- [Exercise tasks]:
**a.** List every answer value that the electrostatics problem below shows for its options.
**b.** Decide whether each statement agrees with the electrostatics problem below. Answer yes or no for each, quoting the deciding words.
(i) The solid sphere starts out uncharged.
(ii) V is measured between the surface of the solid sphere and the inner surface of the shell.
(iii) The hollow shell is a conductor.
**c.** Which exam does the header of the electrostatics problem below name?

- [Text provided]:
----------
Q

Solve this problem - Electrostatics - JEE Main-6

A solid conducting sphere, having a charge Q, is surrounded by an uncharged conducting hollow spherical shell. Let the potential difference between the surface of the solid sphere and that of the outer surface of the hollow shell be V. If the shell is now given a charge of $-4\; Q$, the new potential difference between the same two surfaces is :

• Option 1)

$2\; V$

• Option 2)

$V$

• Option 3)

$-2\; V$

• Option 4)
----------
- [Data provided]:
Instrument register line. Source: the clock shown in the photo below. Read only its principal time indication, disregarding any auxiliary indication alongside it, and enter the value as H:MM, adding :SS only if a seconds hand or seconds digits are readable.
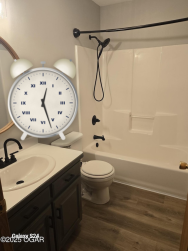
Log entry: 12:27
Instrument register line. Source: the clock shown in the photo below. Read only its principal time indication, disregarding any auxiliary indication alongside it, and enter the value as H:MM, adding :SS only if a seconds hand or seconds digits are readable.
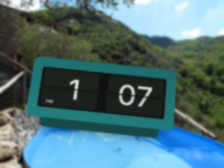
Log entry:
----------
- [Exercise responses]:
**a.** 2 V, V, −2 V

**b.**
(i) No: "A solid conducting sphere, having a charge Q"
(ii) No: "that of the outer surface of the hollow shell"
(iii) Yes: "an uncharged conducting hollow spherical shell"

**c.** JEE Main